## Class Announcements

### Due Today
- Project review


### Due Monday:
- Q4
- D3


### Notes:
- **Only 1 week until your project proposal is due!!@#!@#!@#**
- Repo invites:Take it ASAP, they become invalid after 7 days

# Descriptive and Exploratory Data Analysis

Let's explore some toy datasets, and see what's in there.  [Pandas](https://pandas.pydata.org/docs/user_guide/index.html) is our tool of choice for both data wrangling and also a basic descriptive analysis. [Seaborn](https://seaborn.pydata.org/) is the tool we will be using to do our graphical EDA, but it is also true that much of this can be accomplished (uglier, slower) in Pandas. You will find the docs on these websites to be very useful... always have them open in another browser tab.

Finally we will show you [Missingno]() a tool that you might find useful to explore missing data.  This is a much simpler package than the others, but I often find it useful.
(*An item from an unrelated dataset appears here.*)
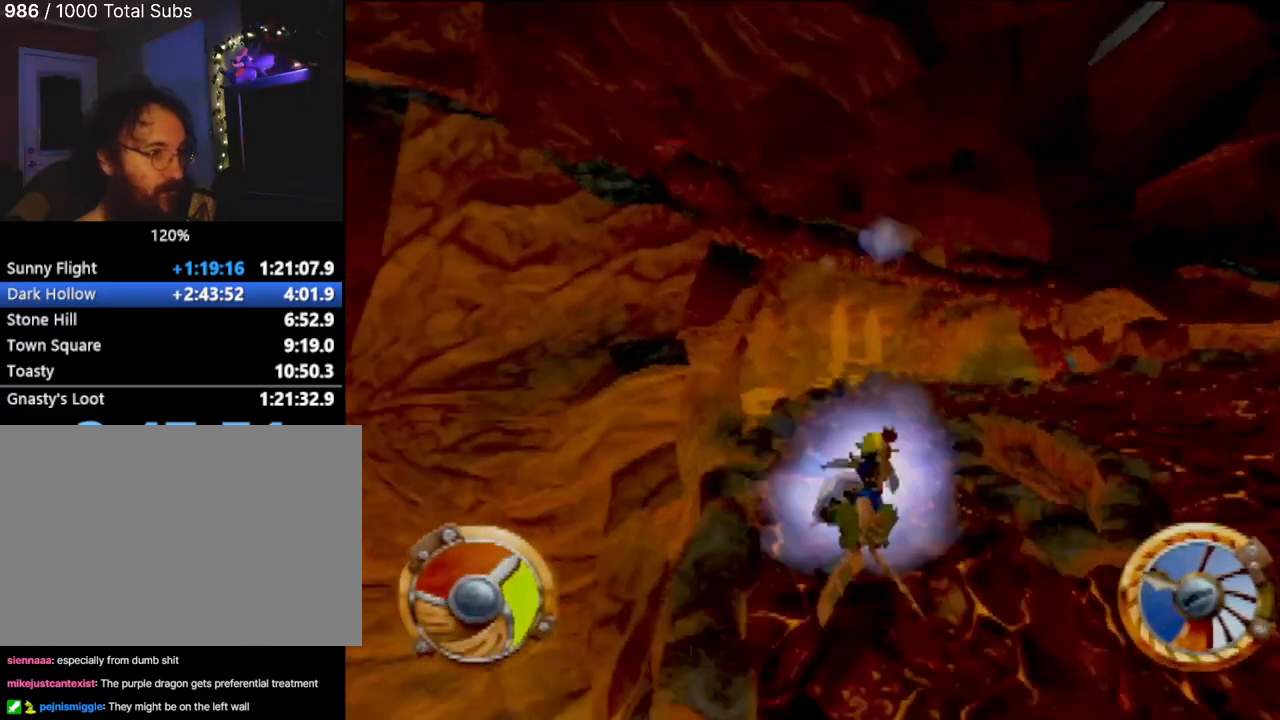
{"buttons": ["CROSS"], "left_stick": "right", "events": [[84, "left_stick", "center"], [334, "left_stick", "right"]]}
It certainly isn't nearly as common to see out in the wild as the first two.

[![Open In Colab](https://colab.research.google.com/assets/colab-badge.svg)](https://colab.research.google.com/github/COGS108/Lectures-Fa23/blob/main/Week_04/04_12_EDA.ipynb)


In [None]:
# you probably don't already have this package installed, so lets do that
%pip install missingno

In [2]:
import pandas as pd
import matplotlib.pyplot as plt
import numpy as np
import seaborn as sns
import missingno as msno

%matplotlib inline

sns.set_theme(context='notebook',
              style='white',
              font_scale=1.5)

In [None]:
# hey, it turns out seaborn has a nice routine
# that allows us to grab toy datasets to play with
print( sns.get_dataset_names() )
penguins = sns.load_dataset('penguins')
penguins

In [None]:
# you can already see the columns because this data is pretty small, 
# but that won't always be the case... so here's how you can see them in general
penguins.columns

In [None]:

penguins.shape

In [None]:
penguins.dtypes

In [None]:
# Not that many Chinstraps!
penguins['species'].value_counts()

In [None]:
penguins['island'].value_counts()

In [None]:
# are there any relationships between
# two categorical variables?
# sometimes it turns out that one variable
# can actually stand in for another variable
# think statistical confounds, which can cause a lot of problems
penguins[['species','island']].value_counts()

In [None]:
penguins['sex'].value_counts()

In [None]:
# turns out that thankfully we have a fairly even number
# of males and females for each species
( 
    penguins[['species','sex']]
    .value_counts()
    #.to_frame()
    #.sort_values(by=['species','sex'])
)



In [None]:
# the full set of interactions
# printed pretty
( 
    penguins[['species','island','sex']]
    .value_counts()
    .to_frame()
    .sort_values(by=['species','island','sex'])
)



In [None]:
# are there any missing data?
# in the matrix display, missing data in a particular row is shown as white
# available data is black
# look for lines across multiple columns!
msno.matrix(penguins);

In [None]:
# turns out if one length measurement is missing they ALL are
msno.heatmap(penguins);

In [None]:
# so it looks like there are only 11 penguins with missing data
penguins.dropna()

In [None]:
# bonus question for you to think about on your own....
missing = pd.isna(penguins).any(axis='columns')
print(missing)
penguins['missing'] = missing
# now how could you figure out if there is a systematic relationship between
# species, island, sex and whether a penguins data is missing any measurements
# do some work here in this cell to figure it out!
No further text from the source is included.